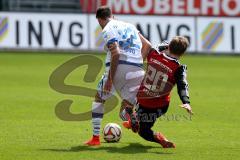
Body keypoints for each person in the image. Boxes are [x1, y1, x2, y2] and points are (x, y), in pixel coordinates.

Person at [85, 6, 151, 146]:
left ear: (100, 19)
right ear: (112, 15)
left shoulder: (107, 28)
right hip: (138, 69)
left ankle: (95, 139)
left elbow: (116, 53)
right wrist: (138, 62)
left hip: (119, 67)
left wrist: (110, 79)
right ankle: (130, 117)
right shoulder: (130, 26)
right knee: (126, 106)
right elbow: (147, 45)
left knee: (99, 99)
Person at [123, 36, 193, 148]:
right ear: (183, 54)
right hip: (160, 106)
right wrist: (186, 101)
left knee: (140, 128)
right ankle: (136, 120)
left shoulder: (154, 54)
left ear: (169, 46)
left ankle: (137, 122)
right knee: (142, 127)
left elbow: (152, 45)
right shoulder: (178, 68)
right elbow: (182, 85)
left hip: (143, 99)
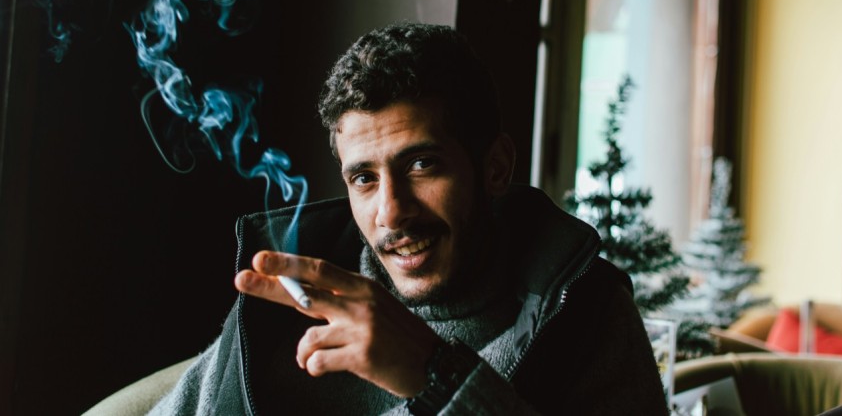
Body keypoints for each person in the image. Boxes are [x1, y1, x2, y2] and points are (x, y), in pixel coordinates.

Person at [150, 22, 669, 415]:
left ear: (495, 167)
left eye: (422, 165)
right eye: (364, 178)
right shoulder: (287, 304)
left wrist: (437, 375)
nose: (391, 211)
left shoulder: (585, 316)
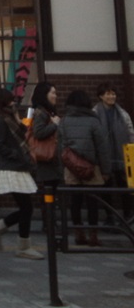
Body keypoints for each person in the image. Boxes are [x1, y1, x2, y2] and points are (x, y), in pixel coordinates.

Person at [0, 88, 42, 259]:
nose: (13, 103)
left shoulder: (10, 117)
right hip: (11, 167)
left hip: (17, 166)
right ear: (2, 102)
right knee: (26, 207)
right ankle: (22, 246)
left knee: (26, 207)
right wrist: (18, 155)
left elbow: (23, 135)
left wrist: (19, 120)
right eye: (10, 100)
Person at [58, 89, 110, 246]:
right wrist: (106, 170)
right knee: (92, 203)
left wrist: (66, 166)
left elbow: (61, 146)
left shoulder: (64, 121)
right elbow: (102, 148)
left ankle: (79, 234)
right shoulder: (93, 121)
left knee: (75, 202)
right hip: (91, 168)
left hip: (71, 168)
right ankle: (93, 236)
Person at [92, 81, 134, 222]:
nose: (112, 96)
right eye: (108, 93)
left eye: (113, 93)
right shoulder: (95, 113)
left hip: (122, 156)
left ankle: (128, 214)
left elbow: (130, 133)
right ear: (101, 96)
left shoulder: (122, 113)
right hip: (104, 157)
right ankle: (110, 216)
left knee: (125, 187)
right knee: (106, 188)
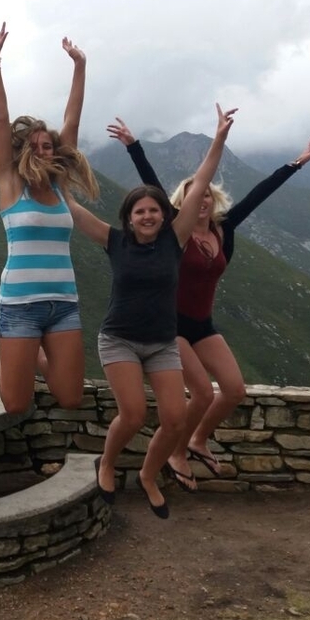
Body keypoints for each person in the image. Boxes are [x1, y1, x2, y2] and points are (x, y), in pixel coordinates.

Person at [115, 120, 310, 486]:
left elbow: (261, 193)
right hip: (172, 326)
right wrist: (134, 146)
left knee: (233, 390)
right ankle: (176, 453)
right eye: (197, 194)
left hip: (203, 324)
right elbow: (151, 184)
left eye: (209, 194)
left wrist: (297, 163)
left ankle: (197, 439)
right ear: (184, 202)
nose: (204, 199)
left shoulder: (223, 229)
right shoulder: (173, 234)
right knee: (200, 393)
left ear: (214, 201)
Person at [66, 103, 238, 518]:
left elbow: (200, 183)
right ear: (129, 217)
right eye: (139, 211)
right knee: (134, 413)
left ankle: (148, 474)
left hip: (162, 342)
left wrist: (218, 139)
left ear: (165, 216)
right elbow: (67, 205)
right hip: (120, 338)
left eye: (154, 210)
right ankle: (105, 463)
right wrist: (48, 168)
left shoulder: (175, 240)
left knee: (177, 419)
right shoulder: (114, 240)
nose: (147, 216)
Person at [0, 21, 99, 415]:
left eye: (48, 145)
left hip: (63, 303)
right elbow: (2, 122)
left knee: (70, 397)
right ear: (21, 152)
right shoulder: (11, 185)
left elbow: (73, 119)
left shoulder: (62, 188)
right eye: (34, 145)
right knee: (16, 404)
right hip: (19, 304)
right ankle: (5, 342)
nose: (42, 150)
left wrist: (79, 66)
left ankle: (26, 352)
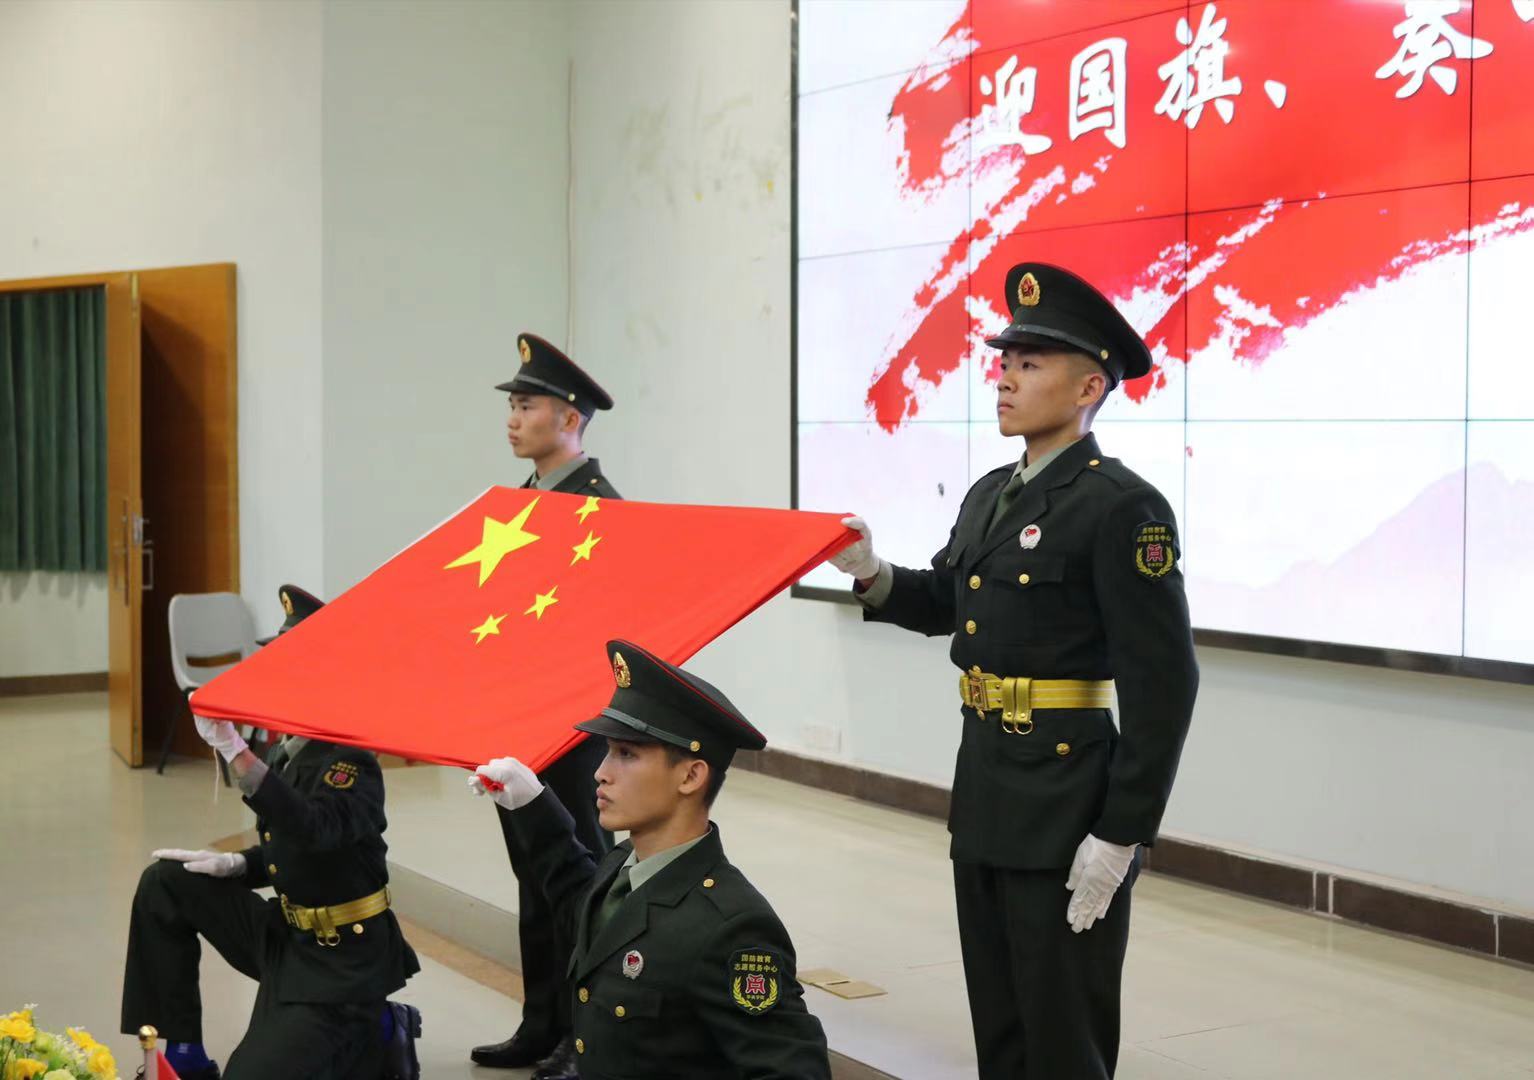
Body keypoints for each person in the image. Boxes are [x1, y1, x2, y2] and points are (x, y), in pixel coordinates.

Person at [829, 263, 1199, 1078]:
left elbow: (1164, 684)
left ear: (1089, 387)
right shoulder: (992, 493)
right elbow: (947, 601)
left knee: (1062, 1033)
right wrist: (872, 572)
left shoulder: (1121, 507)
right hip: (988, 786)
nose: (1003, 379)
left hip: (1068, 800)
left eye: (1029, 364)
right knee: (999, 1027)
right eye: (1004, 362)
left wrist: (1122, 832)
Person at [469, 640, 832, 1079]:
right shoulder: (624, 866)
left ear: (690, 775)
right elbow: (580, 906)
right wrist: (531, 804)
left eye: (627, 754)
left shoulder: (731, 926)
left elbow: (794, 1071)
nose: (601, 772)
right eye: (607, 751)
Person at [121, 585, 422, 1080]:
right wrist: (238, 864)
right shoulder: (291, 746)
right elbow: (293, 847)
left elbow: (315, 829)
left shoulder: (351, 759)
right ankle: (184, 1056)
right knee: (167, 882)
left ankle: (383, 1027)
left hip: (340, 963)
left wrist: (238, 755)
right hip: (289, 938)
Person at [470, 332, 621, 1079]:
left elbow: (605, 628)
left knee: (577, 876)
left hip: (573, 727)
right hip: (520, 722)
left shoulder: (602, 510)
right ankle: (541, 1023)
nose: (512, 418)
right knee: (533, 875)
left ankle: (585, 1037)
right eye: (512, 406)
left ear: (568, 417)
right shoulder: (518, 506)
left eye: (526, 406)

::::

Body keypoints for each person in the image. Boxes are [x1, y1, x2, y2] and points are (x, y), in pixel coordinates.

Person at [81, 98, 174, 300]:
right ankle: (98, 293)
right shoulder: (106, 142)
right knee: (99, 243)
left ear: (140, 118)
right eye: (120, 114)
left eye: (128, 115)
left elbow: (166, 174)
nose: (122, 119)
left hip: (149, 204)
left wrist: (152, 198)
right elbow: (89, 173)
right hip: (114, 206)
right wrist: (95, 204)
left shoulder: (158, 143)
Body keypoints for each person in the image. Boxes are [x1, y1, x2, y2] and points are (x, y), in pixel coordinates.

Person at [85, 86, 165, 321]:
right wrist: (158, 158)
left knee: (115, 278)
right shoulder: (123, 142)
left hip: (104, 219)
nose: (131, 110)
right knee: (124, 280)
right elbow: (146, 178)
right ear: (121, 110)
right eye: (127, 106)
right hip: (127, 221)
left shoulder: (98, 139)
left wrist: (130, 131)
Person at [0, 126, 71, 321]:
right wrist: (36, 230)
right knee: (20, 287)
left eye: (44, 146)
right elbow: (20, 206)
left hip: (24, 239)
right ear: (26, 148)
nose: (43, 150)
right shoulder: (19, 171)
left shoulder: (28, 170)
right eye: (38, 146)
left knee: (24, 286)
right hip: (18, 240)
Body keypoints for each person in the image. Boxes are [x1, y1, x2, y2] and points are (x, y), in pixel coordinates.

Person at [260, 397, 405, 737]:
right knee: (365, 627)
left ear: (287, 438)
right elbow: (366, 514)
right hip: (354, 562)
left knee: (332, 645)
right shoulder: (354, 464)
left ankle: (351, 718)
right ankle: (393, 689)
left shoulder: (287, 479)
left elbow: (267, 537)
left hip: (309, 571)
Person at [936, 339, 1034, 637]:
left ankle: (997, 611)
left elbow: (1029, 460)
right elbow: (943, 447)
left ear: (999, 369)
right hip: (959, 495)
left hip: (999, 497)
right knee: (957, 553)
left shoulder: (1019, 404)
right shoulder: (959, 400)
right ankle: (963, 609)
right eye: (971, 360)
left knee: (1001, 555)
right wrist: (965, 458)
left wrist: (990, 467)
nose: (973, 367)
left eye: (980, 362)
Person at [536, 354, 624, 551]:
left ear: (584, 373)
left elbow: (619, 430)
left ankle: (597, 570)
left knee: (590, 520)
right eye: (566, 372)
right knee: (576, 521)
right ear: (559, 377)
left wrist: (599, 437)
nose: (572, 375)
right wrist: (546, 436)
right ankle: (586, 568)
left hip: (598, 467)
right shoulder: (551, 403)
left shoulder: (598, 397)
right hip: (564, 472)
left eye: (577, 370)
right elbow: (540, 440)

::::

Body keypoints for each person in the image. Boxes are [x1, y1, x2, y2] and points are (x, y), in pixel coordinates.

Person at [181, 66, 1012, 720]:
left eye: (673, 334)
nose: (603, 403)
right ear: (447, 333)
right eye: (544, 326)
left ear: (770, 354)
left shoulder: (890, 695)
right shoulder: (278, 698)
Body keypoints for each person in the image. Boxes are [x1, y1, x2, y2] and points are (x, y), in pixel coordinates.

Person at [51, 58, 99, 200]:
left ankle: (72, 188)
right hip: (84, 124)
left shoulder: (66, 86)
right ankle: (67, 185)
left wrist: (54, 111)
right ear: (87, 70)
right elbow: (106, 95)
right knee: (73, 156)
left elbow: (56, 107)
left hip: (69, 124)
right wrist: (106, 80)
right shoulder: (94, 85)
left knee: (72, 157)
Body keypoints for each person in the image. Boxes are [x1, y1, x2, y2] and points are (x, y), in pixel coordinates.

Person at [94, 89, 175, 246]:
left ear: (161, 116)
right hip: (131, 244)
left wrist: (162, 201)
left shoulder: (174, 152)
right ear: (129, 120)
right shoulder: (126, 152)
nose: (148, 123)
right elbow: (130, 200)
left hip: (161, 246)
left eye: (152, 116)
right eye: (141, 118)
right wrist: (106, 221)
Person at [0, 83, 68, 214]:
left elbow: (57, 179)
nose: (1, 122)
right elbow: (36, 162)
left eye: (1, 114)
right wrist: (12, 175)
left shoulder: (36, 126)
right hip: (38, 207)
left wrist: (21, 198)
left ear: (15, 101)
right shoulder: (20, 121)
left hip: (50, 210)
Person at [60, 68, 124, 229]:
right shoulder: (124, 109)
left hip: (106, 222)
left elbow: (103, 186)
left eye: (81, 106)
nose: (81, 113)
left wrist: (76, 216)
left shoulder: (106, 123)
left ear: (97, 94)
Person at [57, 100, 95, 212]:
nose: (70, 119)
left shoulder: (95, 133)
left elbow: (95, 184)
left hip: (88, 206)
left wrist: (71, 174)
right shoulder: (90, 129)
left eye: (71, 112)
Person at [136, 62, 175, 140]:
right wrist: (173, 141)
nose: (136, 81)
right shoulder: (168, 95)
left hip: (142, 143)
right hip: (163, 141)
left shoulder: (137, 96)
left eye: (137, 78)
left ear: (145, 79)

::::

- What you are asked to do
Would you copy out exactly the lines above that start at the one containing "left knee: (26, 207)" and end at the one containing "left shoulder: (64, 121)", inclusive?

- Answer below
left knee: (26, 207)
right wrist: (18, 155)
left elbow: (23, 135)
left wrist: (19, 120)
right eye: (10, 100)
Person at [58, 89, 110, 246]:
right wrist: (106, 170)
right knee: (92, 203)
left wrist: (66, 166)
left elbow: (61, 146)
left shoulder: (64, 121)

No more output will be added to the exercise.